Siamo l’unica associazione in Italia composta principalmente da persone che hanno vissuto l’esperienza dell’abuso in infanzia e portiamo avanti un’informazione empatica, vissuta e sofferta attraverso eventi e convegni a tema, e il nostro podcast “Non se ne parla” che ha visto, e vede, la partecipazione di tante persone, professionisti e non, che sentono di poter fare la differenza in questa battaglia contro gli abusi su* minor*. Anche il nostro profilo Instagram è fonte di informazione empatica fruibile a tutt*. Sono diverse le persone dei nostri gruppi che hanno aderito a questo fondamentale progetto e scrivono in anonimato contenuti che vengono pubblicati quotidianamente.
Anche la fotografia è stata nostra alleata, in un progetto dal titolo “Ri-Scatti, storie di abuso all’infanzia raccontate dalla fotografia”, in cui le persone che partecipano ai gruppi a.m.a. hanno voluto sperimentare una nuova modalità di racconto della propria storia.

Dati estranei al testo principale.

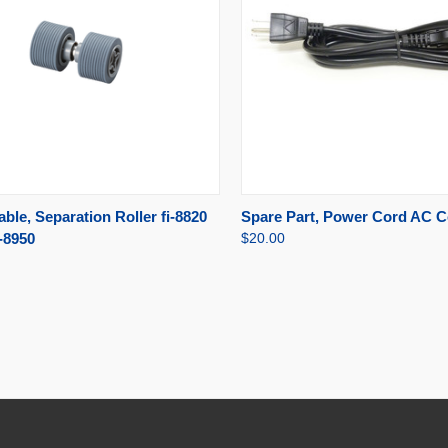
AJOUTER AU
AJOU
le, Separation Roller fi-8820
Spare Part, Power Cord AC C
U RAPIDE
APERÇU RAPIDE
PANIER
PA
i-8950
$20.00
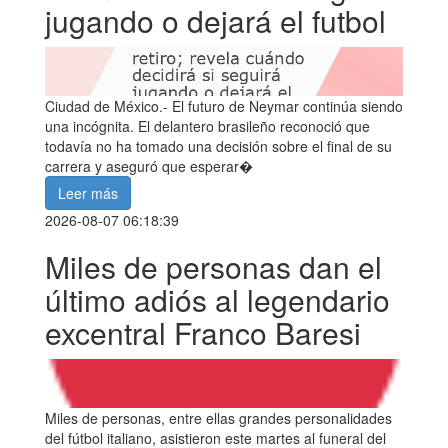
jugando o dejará el futbol
Ciudad de México.- El futuro de Neymar continúa siendo
una incógnita. El delantero brasileño reconoció que
todavía no ha tomado una decisión sobre el final de su
carrera y aseguró que esperar�
Leer más
2026-08-07 06:18:39
Miles de personas dan el
último adiós al legendario
excentral Franco Baresi
Miles de personas, entre ellas grandes personalidades
del fútbol italiano, asistieron este martes al funeral del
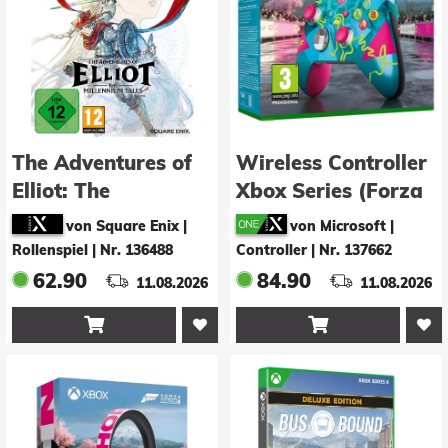
The Adventures of
Wireless Controller
Elliot: The
Xbox Series (Forza
Millennium
Horizon 6 Limited
von Square Enix |
von Microsoft |
Edition)
Rollenspiel
|
Nr. 136488
Controller
|
Nr. 137662
62.90
84.90
11.08.2026
11.08.2026


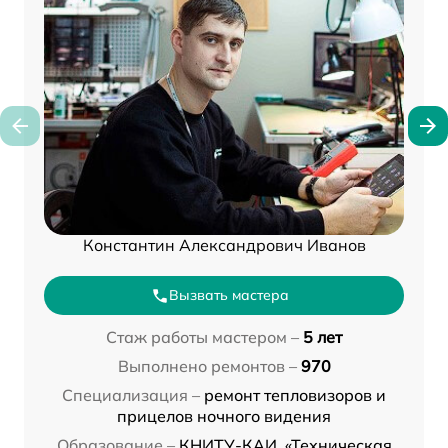
Константин Александрович Иванов
Вызвать мастера
Стаж работы мастером –
5 лет
Выполнено ремонтов –
970
Специализация –
ремонт тепловизоров и
прицелов ночного видения
Образование –
КНИТУ-КАИ, «Техническая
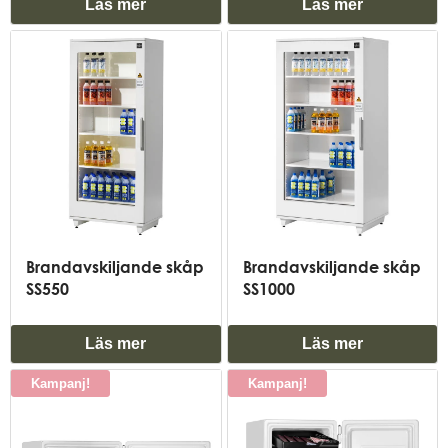
Läs mer
Läs mer
Brandavskiljande skåp
Brandavskiljande skåp
SS550
SS1000
Läs mer
Läs mer
Kampanj!
Kampanj!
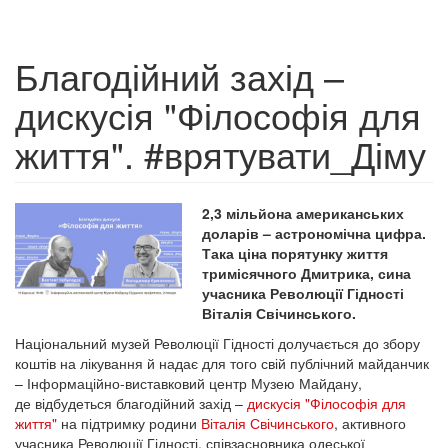
Благодійний захід –
дискусія "Філософія для
життя". #врятувати_Діму
2,3 мільйона американських
доларів – астрономічна цифра.
Така ціна порятунку життя
тримісячного Дмитрика, сина
учасника Революції Гідності
Віталія Свічинського.
Національний музей Революції Гідності долучається до збору
коштів на лікування й надає для того свій публічний майданчик
– Інформаційно-виставковий центр Музею Майдану,
де відбудеться благодійний захід –
дискусія "Філософія для
життя"
на підтримку родини
Віталія Свічинського
, активного
учасника Революції Гідності, співзасновника одеської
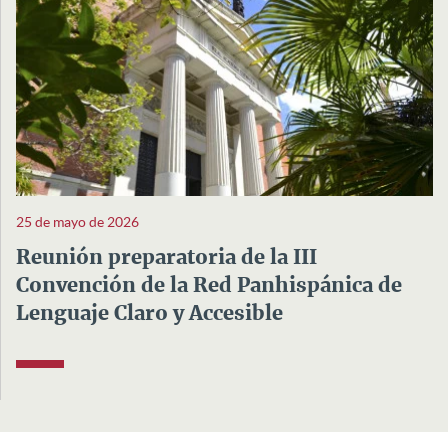
25 de mayo de 2026
Reunión preparatoria de la III
Convención de la Red Panhispánica de
Lenguaje Claro y Accesible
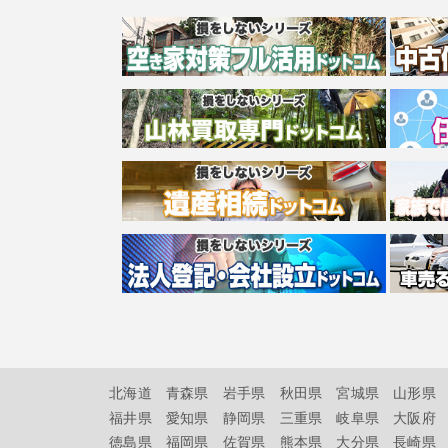
北海道
青森県
岩手県
秋田県
宮城県
山形県
福井県
愛知県
静岡県
三重県
岐阜県
大阪府
徳島県
福岡県
佐賀県
熊本県
大分県
長崎県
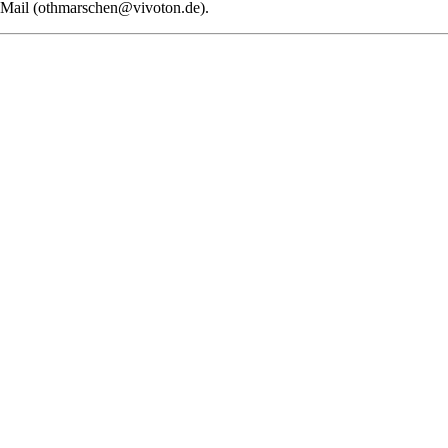
E-Mail (othmarschen@vivoton.de).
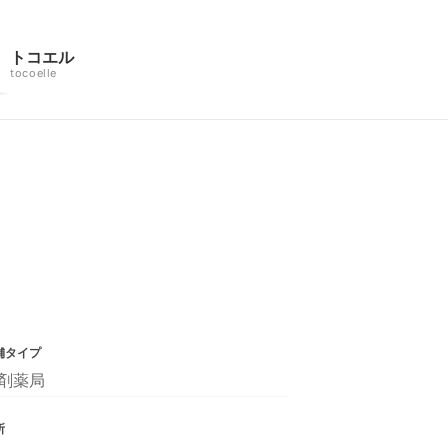
トコエル
tocoelle
舗タイプ
剤薬局
所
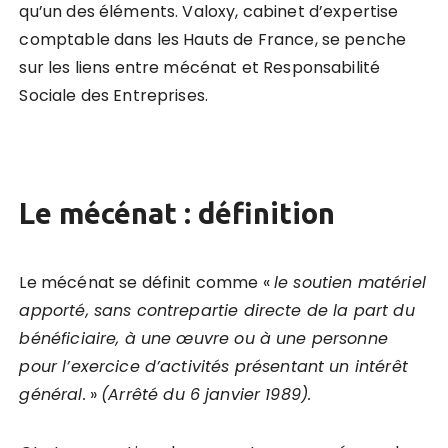
qu’un des éléments. Valoxy, cabinet d’expertise
comptable dans les Hauts de France, se penche
sur les liens entre mécénat et Responsabilité
Sociale des Entreprises.
Le mécénat : définition
Le mécénat se définit comme «
le soutien matériel
apporté, sans contrepartie directe de la part du
bénéficiaire, à une œuvre ou à une personne
pour l’exercice d’
activité
s présentant un intérêt
géné
ral.
»
(Arrêté du 6 janvier 1989).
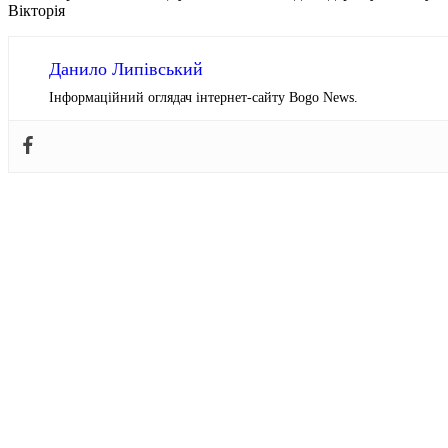
Вікторія
Данило Липівський
Інформаційний оглядач інтернет-сайту Bogo News.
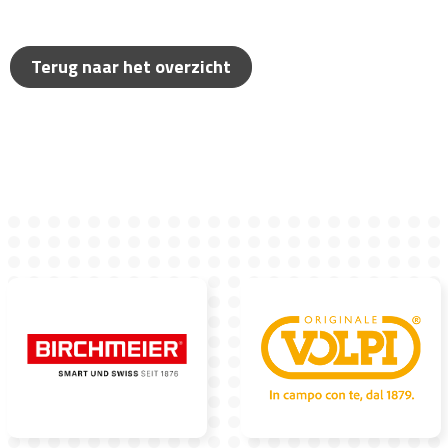
Terug naar het overzicht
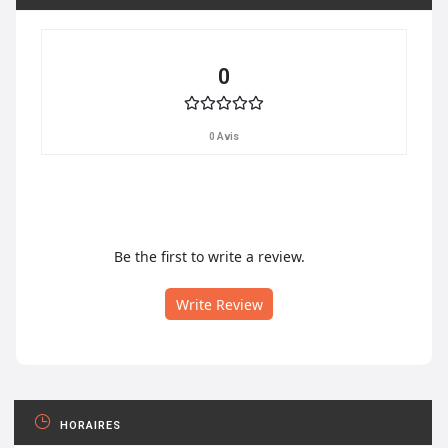
0
0 Avis
Be the first to write a review.
Write Review
HORAIRES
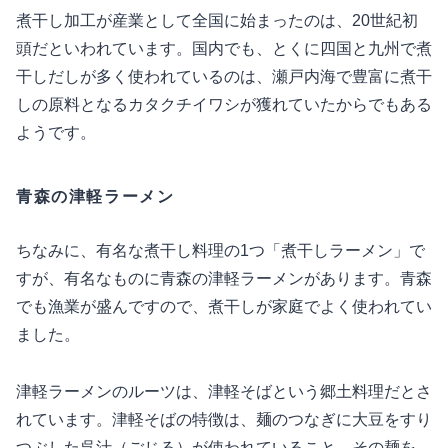
煮干し加工が産業として全国に始まったのは、20世紀初
頭だといわれています。国内でも、とくに四国と九州で煮
干しだしが多く使われているのは、瀬戸内海で豊富に煮干
しの原料となるカタクチイワシが獲れていたからでもある
ようです。
青森の津軽ラーメン
ちなみに、有名な煮干し料理の1つ「煮干しラーメン」で
すが、有名なものに青森の津軽ラーメンがあります。青森
でも漁業が盛んですので、煮干しが家庭でよく使われてい
ました。
津軽ラーメンのルーツは、津軽そばという郷土料理だとさ
れています。津軽そばの特徴は、麺のつなぎに大豆をすり
つぶした呉汁（ごじる）が使われていること。その麺を、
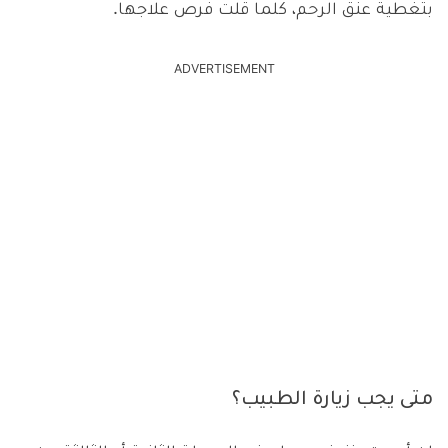
بتغطية عنق الرحم، كلما قلت فرص علاجها.
ADVERTISEMENT
متى يجب زيارة الطبيب؟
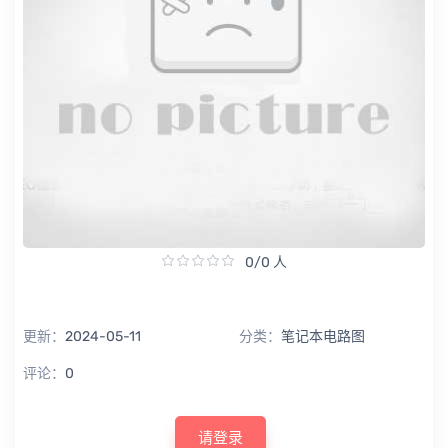
0/0 人
更新：
2024-05-11
分类：
笔记本电路图
评论：
0
请登录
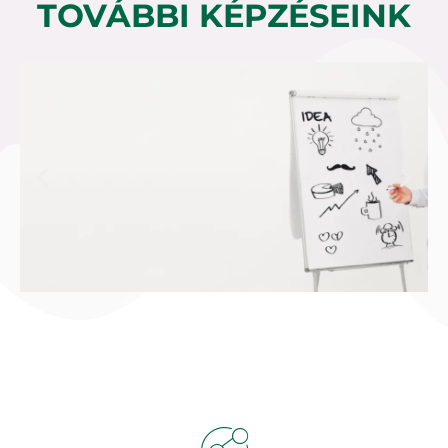
TOVÁBBI KÉPZÉSEINK
Trénerképzés
Bővebben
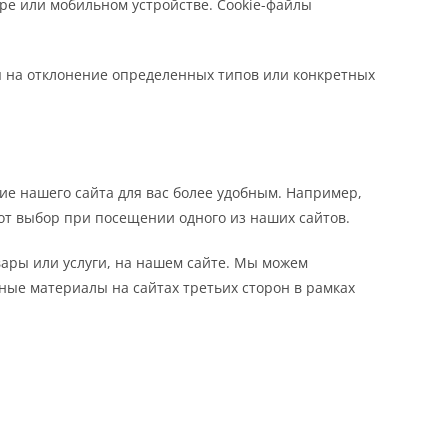
ре или мобильном устройстве. Cookie-файлы
ы на отклонение определенных типов или конкретных
е нашего сайта для вас более удобным. Например,
от выбор при посещении одного из наших сайтов.
ары или услуги, на нашем сайте. Мы можем
ые материалы на сайтах третьих сторон в рамках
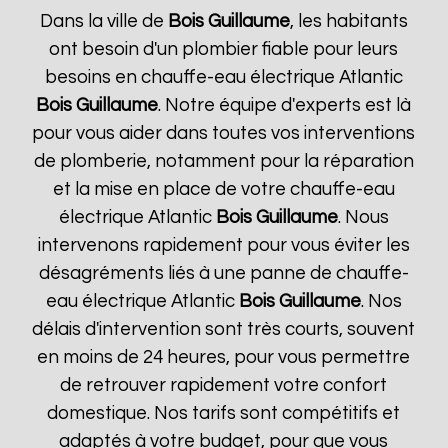
Dans la ville de
Bois Guillaume
, les habitants
ont besoin d'un plombier fiable pour leurs
besoins en chauffe-eau électrique Atlantic
Bois Guillaume
. Notre équipe d'experts est là
pour vous aider dans toutes vos interventions
de plomberie, notamment pour la réparation
et la mise en place de votre chauffe-eau
électrique Atlantic
Bois Guillaume
. Nous
intervenons rapidement pour vous éviter les
désagréments liés à une panne de chauffe-
eau électrique Atlantic
Bois Guillaume
. Nos
délais d'intervention sont très courts, souvent
en moins de 24 heures, pour vous permettre
de retrouver rapidement votre confort
domestique. Nos tarifs sont compétitifs et
adaptés à votre budget, pour que vous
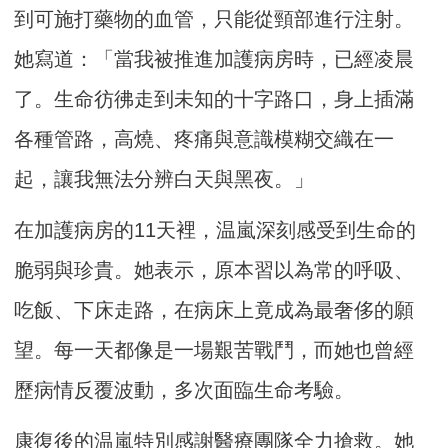
到可施打藥物的血管，只能從頸部進行注射。
她寫道：「當我被推進加護病房時，已經凌晨
了。生命彷彿走到未知的十字路口，身上插滿
各種管路，高燒、疼痛與意識模糊交織在一
起，讓我無法分辨白天與黑夜。」
在加護病房的11天裡，温嵐深刻感受到生命的
脆弱與珍貴。她表示，原本習以為常的呼吸、
吃飯、下床走路，在病床上竟成為最奢侈的願
望。每一天都像是一場艱苦戰鬥，而她也曾經
歷病情反覆波動，多次面臨生命考驗。
康復後的温嵐特別感謝醫療團隊全力搶救。她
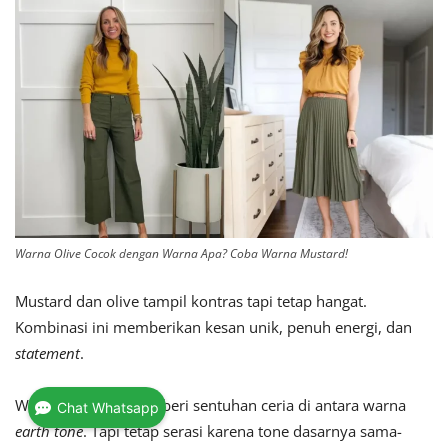
Warna Olive Cocok dengan Warna Apa? Coba Warna Mustard!
Mustard dan olive tampil kontras tapi tetap hangat.
Kombinasi ini memberikan kesan unik, penuh energi, dan
statement
.
Warna mustard memberi sentuhan ceria di antara
warna
Chat Whatsapp
earth tone
. Tapi tetap serasi karena tone dasarnya sama-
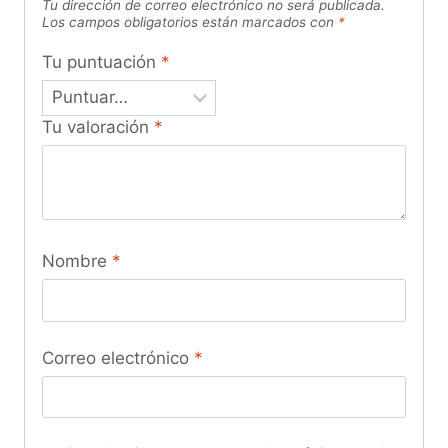
Tu dirección de correo electrónico no será publicada.
Los campos obligatorios están marcados con
*
Tu puntuación
*
Tu valoración
*
Nombre
*
Correo electrónico
*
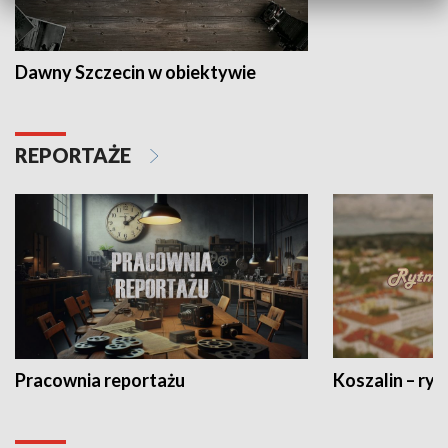
Dawny Szczecin w obiektywie
REPORTAŻE
Pracownia reportażu
Koszalin – ryt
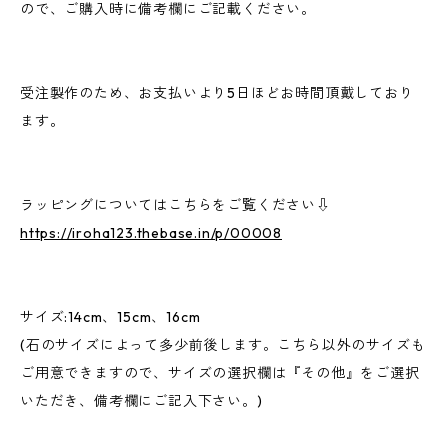
ので、ご購入時に備考欄にご記載ください。
受注製作のため、お支払いより5日ほどお時間頂戴しており
ます。
ラッピングについてはこちらをご覧ください⇩
https://iroha123.thebase.in/p/00008
サイズ:14cm、15cm、16cm
(石のサイズによって多少前後します。こちら以外のサイズも
ご用意できますので、サイズの選択欄は『その他』をご選択
いただき、備考欄にご記入下さい。)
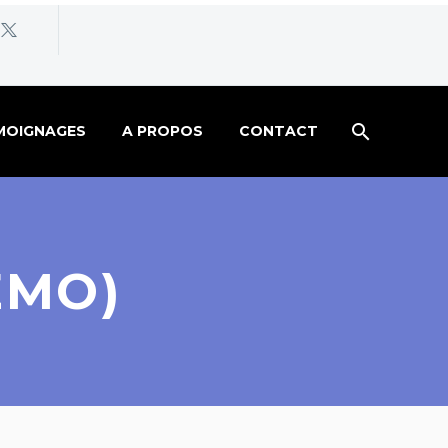
MOIGNAGES
A PROPOS
CONTACT
EMO)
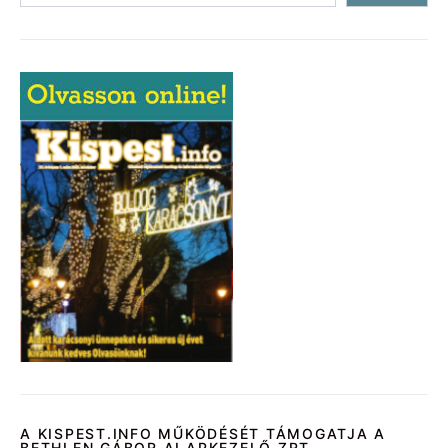
A KISPEST.INFO MŰKÖDÉSÉT TÁMOGATJA A
BETHLEN GÁBOR ALAPKEZELŐ ZRT.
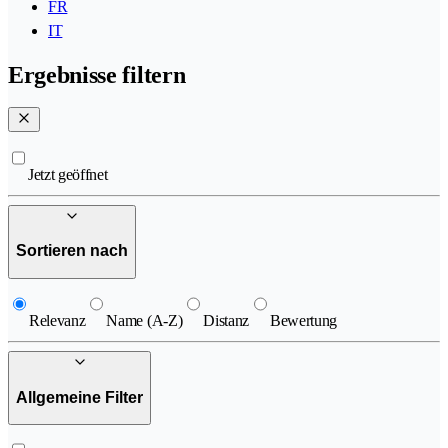
FR
IT
Ergebnisse filtern
Jetzt geöffnet
Sortieren nach
Relevanz
Name (A-Z)
Distanz
Bewertung
Allgemeine Filter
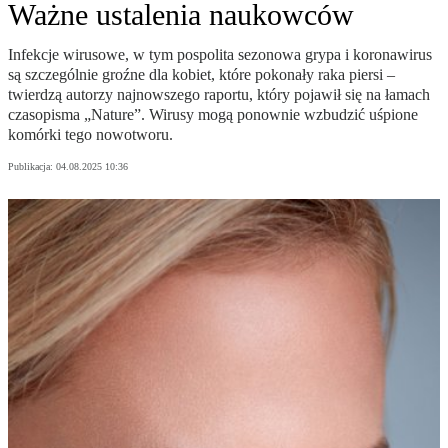
Ważne ustalenia naukowców
Infekcje wirusowe, w tym pospolita sezonowa grypa i koronawirus
są szczególnie groźne dla kobiet, które pokonały raka piersi –
twierdzą autorzy najnowszego raportu, który pojawił się na łamach
czasopisma „Nature”. Wirusy mogą ponownie wzbudzić uśpione
komórki tego nowotworu.
Publikacja:
04.08.2025 10:36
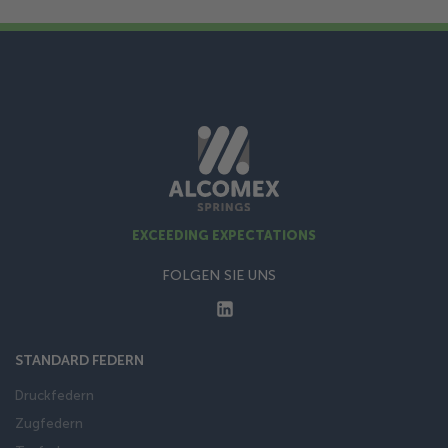
EXCEEDING EXPECTATIONS
FOLGEN SIE UNS
STANDARD FEDERN
Druckfedern
Zugfedern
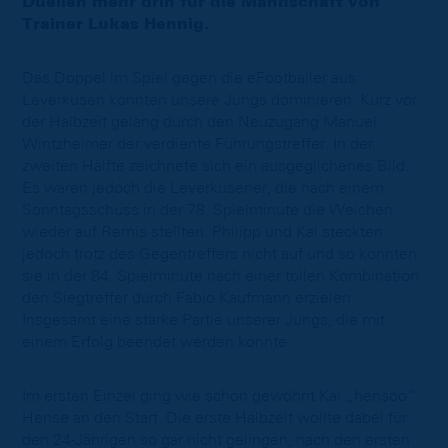
Duellen mehr drin für die Mannschaft von
Trainer Lukas Hennig.
Das Doppel im Spiel gegen die eFootballer aus
Leverkusen konnten unsere Jungs dominieren. Kurz vor
der Halbzeit gelang durch den Neuzugang Manuel
Wintzheimer der verdiente Führungstreffer. In der
zweiten Hälfte zeichnete sich ein ausgeglichenes Bild.
Es waren jedoch die Leverkusener, die nach einem
Sonntagsschuss in der 78. Spielminute die Weichen
wieder auf Remis stellten. Philipp und Kai steckten
jedoch trotz des Gegentreffers nicht auf und so konnten
sie in der 84. Spielminute nach einer tollen Kombination
den Siegtreffer durch Fabio Kaufmann erzielen.
Insgesamt eine starke Partie unserer Jungs, die mit
einem Erfolg beendet werden konnte.
Im ersten Einzel ging wie schon gewohnt Kai „hensoo“
Hense an den Start. Die erste Halbzeit wollte dabei für
den 24-Jährigen so gar nicht gelingen, nach den ersten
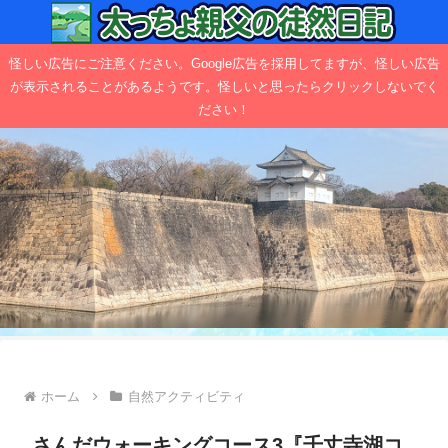
怪しい広告にご注意ください。Google広告を採用してますが、怪しい広告
が表示されることがあるようです。怪しいと思ったらクリックしないでく
ださい！
ホーム
自然アクティビティ
さんだウォーキングコース3『千丈寺湖コ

Importanti sono anche gli incontri nelle scuole con alunn*, insegnanti e genitori perché anche questi sono spazi dove si possono costruire alleanze contro qualsiasi forma di violenza, sia essa rivolta a* bambin* o a* adult*.
Non era un mio sogno di bambina, ma Meti è diventata parte della mia vita e di molte altre persone che hanno saputo trasformare il proprio trauma in qualcosa di positivo per sé e per l* altr*.